It causes this on the server side
TypeError: Failed to decode param 'uploading%2010%'
at decode_param (/home/baris/node-forum/node_modules/express/lib/router/layer.js:147:15)
at Layer.match (/home/baris/node-forum/node_modules/express/lib/router/layer.js:119:11)
at Function.match_layer (/home/baris/node-forum/node_modules/express/lib/router/index.js:281:16)
at next (/home/baris/node-forum/node_modules/express/lib/router/index.js:182:10)
at /home/baris/node-forum/node_modules/express/lib/router/index.js:184:16
at Function.match_layer (/home/baris/node-forum/node_modules/express/lib/router/index.js:288:3)
at next (/home/baris/node-forum/node_modules/express/lib/router/index.js:182:10)

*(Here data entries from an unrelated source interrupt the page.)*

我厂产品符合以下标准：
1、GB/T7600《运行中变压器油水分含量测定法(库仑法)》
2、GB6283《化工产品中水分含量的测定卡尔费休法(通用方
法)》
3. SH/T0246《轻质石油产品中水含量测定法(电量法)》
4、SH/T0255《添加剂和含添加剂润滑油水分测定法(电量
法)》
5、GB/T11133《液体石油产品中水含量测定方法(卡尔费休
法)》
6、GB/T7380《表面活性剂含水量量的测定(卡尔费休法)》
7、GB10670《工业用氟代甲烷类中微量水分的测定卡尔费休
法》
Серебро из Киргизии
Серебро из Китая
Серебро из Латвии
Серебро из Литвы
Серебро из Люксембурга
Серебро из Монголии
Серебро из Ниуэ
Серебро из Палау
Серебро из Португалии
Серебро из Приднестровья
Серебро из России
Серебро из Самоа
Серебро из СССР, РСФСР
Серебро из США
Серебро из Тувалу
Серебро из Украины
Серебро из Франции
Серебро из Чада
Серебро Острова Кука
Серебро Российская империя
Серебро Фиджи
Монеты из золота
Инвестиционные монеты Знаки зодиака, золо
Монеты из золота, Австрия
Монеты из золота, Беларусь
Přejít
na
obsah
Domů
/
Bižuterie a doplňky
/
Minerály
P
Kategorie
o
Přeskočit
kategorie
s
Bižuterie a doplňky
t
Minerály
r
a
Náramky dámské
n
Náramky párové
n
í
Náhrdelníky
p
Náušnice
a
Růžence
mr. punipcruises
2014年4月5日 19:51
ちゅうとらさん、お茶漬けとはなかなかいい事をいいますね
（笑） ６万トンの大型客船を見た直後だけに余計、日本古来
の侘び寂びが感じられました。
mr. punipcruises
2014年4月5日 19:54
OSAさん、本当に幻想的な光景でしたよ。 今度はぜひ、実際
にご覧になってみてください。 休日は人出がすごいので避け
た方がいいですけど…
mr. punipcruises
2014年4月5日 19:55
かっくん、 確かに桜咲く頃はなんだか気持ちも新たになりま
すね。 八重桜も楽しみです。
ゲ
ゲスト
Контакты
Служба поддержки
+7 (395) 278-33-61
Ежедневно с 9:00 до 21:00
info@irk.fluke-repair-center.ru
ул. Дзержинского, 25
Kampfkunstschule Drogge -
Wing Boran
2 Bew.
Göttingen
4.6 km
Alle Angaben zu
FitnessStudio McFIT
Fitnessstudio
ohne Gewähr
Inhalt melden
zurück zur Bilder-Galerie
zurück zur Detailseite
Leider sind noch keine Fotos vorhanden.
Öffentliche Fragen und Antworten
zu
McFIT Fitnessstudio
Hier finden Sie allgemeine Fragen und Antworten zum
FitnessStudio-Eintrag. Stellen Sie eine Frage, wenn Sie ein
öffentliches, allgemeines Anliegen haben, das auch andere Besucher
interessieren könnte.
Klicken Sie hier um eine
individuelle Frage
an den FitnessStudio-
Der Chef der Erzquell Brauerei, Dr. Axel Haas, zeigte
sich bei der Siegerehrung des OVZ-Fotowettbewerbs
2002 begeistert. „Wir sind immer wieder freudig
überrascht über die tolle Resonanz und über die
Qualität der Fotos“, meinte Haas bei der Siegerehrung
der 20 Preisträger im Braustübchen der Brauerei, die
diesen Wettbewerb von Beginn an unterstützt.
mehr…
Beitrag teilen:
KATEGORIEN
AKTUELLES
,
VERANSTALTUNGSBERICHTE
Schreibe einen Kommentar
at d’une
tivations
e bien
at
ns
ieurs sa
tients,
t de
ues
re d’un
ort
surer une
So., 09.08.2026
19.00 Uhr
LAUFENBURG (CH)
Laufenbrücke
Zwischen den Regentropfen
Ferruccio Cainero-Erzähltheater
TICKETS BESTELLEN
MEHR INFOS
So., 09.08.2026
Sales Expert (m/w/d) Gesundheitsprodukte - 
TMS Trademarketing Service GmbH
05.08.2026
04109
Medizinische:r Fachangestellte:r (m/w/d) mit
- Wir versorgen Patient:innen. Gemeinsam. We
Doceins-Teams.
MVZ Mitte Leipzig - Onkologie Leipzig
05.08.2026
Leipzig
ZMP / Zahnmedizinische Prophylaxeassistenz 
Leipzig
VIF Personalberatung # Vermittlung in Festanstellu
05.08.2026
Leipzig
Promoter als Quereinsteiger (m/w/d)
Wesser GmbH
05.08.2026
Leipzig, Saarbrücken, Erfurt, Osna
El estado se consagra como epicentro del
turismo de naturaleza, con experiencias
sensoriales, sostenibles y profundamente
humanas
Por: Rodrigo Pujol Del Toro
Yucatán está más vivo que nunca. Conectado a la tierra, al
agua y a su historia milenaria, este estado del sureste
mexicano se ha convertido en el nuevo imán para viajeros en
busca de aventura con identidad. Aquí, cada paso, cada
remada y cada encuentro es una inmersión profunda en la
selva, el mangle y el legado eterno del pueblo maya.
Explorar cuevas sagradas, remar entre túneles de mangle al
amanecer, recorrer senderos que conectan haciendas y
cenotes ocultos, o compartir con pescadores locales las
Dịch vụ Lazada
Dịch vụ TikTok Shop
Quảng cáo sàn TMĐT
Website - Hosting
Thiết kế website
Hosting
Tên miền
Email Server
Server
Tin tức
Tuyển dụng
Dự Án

at /home/baris/node-forum/node_modules/express/lib/router/index.js:184:16
at Function.match_layer (/home/baris/node-forum/node_modules/express/lib/router/index.js:288:3)

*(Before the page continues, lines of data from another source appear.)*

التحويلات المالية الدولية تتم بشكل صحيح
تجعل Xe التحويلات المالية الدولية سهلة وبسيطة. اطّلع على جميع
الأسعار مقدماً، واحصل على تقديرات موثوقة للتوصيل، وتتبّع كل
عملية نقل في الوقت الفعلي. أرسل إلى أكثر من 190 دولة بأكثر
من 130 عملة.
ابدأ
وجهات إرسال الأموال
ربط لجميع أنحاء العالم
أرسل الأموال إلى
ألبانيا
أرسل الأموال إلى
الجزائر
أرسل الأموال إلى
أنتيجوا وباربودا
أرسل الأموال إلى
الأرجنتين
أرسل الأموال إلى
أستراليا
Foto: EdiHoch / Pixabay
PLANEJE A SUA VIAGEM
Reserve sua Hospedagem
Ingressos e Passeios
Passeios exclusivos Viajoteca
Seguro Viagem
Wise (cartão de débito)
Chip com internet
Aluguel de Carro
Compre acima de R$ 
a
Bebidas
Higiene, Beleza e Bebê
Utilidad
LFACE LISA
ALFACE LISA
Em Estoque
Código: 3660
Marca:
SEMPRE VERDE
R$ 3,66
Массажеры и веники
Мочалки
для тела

at next (/home/baris/node-forum/node_modules/express/lib/router/index.js:182:10)
@a_5mith said:
@scottalanmiller Strange, I've got a topic with just under 600 posts on my forum, and it loads and I can post to it without issue (I do use Pagination though). Does it happen when you view a certain portion of posts? Maybe one of the posts is causing the issue?
Yes, I think that it is a single post, we've got others nearly as long. It didn't deteriorate, it failed suddenly.
@baris said:
I am seeing this in one of the posts and a matching error in the browser console.
So maybe we have something being treated as non-text causing an issue? That would make sense.
@baris said:
Awesome recovery.gif
So how do I edit that entry so that it doesn't crash? Deleting it won't make it completely go aware. But I can't delete or edit anyway because just by going to the page makes the server hang. Hmm...
Hmm once you are on that page you can inspect that element to get its post id. Once you have that you can update it in the database itself it will have a _key = post:<post id>.
db.objects.find({_key:"post:<post_id>");
Then something like
db.objects.update({_key:"post:<post_id>"}, {$set:{"content": "testing edit"}});
Let me know if that works.
This issue has returned for us big time. We don't know what thread is doing it now but it is happening about once an hour. It is getting really bad all of a sudden - of course coinciding with a major increase of traffic over the last two days. We are getting a little desperate now.
@baris said:
Any updates on this?
I am seeing a similar issue on a pretty busy mongo instance, when it happens the nodebb nodejs process hits 100% cpu but the mongo process is idle. Usually it takes a restart to fix it.
that's exactly what we see. We now just hop in and do an immediate "kill -9" on the offending process and restart right away. It is horrible.
Oh sure, it happened while I was posting this! That's twice in ten minutes now!
I'll wait for @baris reply but since he replied to you a month ago he's done a ton of improvements to the mongodb driver (our biggest client is actually using mongo right now) so hang tight, hopefully we can help. Are you on the latest code at the moment (0.5.1)?
No, we are on 0.5.0-4. When should we update?